> [What you should do]:
Pick out and copy every line below that contains the string "VERTEX". Case counts.

-- Start Material for this task --

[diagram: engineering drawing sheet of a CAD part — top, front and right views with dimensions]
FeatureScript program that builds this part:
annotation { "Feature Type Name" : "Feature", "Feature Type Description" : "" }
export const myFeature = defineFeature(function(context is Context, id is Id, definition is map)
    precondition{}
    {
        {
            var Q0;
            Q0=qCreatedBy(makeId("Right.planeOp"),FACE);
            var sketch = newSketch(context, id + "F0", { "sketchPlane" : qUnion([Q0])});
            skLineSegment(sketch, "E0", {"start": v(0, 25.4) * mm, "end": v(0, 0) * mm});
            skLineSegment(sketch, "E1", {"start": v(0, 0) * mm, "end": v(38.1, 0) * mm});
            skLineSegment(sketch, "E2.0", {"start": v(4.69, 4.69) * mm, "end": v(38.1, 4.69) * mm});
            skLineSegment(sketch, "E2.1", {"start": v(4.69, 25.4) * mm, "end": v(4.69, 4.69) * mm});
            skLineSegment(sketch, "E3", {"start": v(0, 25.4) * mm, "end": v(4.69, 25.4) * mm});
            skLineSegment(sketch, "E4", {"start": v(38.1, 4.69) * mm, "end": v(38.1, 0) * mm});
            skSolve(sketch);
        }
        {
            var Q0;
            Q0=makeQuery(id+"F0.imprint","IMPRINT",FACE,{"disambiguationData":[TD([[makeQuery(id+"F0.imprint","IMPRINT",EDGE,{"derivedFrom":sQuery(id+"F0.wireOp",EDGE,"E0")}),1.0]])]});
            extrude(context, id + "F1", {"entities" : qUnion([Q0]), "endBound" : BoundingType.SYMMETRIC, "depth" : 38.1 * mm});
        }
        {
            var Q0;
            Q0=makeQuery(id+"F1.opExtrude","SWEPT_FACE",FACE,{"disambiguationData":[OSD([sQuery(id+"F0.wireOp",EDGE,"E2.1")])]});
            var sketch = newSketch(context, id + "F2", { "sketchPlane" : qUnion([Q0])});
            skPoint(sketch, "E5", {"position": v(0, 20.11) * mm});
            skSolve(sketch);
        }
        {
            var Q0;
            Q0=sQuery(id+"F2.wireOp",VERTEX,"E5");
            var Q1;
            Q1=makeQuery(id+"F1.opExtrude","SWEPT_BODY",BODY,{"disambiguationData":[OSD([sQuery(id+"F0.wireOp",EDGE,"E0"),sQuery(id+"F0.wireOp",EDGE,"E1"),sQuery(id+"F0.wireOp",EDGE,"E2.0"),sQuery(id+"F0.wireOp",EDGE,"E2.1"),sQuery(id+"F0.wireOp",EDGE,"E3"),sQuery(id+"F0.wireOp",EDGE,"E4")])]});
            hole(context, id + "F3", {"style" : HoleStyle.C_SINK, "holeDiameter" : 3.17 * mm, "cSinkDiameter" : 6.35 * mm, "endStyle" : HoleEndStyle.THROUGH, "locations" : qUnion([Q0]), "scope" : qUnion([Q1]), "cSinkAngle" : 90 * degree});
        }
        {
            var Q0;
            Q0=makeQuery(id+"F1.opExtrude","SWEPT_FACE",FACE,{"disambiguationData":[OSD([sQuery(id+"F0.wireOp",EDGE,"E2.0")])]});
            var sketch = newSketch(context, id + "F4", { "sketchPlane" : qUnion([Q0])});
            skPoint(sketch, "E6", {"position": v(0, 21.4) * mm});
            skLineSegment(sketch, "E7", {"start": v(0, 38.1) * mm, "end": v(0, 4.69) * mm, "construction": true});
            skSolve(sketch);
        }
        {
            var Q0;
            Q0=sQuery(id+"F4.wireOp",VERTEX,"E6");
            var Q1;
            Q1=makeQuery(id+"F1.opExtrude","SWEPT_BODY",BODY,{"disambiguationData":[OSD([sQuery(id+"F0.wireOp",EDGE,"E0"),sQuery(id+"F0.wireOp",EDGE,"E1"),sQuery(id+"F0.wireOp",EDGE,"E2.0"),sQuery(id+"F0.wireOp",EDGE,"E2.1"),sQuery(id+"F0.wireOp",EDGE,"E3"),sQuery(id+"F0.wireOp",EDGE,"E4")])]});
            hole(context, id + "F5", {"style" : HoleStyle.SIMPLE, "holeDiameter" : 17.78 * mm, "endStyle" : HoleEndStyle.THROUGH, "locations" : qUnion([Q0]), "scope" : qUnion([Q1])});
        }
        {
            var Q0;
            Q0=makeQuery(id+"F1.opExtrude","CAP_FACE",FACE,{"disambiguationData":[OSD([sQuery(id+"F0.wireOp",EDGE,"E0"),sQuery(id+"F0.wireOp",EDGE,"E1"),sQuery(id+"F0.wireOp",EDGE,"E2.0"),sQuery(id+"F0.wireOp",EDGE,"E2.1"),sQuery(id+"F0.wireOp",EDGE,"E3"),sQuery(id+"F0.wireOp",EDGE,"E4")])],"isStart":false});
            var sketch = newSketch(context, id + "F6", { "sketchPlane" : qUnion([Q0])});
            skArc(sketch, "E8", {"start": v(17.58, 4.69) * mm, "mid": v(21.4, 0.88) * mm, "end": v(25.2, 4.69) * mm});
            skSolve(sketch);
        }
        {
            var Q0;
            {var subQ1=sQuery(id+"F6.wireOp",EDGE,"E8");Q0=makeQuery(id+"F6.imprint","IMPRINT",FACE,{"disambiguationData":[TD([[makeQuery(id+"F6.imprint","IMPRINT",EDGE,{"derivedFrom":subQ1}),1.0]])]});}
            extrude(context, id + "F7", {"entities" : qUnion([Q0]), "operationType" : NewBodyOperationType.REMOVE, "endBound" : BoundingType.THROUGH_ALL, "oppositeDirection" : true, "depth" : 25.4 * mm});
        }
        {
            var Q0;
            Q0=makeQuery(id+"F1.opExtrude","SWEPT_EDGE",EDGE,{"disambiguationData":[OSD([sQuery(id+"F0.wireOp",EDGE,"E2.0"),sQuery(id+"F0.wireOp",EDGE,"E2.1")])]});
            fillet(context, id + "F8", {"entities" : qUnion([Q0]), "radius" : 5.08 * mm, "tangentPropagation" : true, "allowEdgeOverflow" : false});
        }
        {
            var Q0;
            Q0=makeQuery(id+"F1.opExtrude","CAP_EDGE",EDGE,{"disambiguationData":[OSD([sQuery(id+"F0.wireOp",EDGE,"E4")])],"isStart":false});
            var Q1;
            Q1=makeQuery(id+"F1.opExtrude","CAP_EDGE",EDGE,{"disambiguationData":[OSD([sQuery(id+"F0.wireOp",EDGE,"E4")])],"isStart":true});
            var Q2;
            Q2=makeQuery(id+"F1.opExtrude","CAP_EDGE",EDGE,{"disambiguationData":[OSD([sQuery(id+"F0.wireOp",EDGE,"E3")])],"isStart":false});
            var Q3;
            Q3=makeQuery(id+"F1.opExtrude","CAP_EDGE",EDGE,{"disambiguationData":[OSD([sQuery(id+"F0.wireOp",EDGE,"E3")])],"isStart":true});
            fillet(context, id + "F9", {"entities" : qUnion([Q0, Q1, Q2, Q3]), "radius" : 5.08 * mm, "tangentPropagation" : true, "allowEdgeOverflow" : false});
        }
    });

-- End Material for this task --
-- Start Material for this task --

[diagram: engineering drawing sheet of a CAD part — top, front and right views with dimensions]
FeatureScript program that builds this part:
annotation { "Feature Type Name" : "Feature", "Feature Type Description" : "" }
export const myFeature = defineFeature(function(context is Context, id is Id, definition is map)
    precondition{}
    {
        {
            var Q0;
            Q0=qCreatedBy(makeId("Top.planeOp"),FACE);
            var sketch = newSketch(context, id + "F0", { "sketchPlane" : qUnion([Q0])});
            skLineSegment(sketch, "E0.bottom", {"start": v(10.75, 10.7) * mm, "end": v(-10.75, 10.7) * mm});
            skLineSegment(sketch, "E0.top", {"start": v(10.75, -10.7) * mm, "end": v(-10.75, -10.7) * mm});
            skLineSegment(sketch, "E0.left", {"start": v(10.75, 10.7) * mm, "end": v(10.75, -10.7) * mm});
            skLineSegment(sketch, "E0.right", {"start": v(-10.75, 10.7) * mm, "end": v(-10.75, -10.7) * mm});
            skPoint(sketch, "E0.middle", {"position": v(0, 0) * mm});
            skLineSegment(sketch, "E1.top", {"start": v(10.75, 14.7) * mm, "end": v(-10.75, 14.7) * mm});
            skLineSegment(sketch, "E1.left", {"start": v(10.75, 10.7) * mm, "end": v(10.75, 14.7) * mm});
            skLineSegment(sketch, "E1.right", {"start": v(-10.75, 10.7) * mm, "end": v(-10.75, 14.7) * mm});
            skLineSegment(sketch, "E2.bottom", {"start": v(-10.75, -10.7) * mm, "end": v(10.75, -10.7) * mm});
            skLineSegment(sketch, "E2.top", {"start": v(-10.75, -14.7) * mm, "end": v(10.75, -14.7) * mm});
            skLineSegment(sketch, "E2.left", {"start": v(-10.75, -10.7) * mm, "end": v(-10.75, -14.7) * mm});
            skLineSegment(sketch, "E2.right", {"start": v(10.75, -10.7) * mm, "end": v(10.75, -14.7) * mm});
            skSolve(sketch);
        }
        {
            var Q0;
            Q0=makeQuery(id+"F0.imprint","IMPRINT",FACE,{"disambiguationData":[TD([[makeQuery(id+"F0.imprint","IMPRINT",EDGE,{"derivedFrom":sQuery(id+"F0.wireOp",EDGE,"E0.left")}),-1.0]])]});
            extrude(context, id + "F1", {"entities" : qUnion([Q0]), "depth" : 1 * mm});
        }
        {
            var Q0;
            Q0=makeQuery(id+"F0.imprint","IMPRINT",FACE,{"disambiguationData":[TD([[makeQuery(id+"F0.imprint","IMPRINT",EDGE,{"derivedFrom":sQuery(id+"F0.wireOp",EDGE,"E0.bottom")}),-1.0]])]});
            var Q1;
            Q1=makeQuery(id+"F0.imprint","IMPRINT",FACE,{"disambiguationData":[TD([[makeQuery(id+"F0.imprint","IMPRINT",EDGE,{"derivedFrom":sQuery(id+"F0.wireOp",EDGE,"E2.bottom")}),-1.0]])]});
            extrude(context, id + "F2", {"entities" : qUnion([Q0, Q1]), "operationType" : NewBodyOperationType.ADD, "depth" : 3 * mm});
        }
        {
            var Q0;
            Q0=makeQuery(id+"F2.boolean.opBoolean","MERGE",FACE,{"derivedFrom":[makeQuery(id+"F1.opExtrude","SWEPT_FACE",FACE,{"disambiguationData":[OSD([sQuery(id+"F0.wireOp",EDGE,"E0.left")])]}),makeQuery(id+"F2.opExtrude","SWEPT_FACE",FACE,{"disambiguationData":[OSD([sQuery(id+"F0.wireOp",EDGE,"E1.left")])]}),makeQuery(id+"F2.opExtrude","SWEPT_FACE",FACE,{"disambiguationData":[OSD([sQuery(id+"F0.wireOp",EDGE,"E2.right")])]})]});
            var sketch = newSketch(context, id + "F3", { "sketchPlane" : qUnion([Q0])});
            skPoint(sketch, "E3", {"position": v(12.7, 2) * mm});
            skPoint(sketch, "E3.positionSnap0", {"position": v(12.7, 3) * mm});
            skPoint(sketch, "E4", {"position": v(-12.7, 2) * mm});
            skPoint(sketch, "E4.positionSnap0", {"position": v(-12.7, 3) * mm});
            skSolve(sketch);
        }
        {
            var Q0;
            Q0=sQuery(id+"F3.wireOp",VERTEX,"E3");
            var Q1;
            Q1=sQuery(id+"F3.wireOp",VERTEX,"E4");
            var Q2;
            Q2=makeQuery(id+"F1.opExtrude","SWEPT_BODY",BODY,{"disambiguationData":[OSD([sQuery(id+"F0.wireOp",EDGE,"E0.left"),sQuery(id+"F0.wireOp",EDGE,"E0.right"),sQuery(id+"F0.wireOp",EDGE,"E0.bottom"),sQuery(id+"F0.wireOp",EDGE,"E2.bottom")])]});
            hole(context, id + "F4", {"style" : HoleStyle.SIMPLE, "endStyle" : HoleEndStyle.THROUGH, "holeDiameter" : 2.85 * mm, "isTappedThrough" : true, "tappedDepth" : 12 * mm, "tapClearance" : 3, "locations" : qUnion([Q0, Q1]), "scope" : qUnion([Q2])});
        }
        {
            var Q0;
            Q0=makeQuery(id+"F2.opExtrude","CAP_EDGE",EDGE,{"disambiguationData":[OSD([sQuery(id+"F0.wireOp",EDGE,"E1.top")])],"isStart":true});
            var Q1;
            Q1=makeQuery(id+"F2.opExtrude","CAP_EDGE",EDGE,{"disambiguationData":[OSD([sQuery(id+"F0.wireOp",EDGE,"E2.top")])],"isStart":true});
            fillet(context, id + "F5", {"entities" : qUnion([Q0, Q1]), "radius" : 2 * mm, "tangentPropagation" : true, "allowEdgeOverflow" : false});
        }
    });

-- End Material for this task --

> [Full response]:
            Q0=sQuery(id+"F2.wireOp",VERTEX,"E5");
            Q0=sQuery(id+"F4.wireOp",VERTEX,"E6");
            Q0=sQuery(id+"F3.wireOp",VERTEX,"E3");
            Q1=sQuery(id+"F3.wireOp",VERTEX,"E4");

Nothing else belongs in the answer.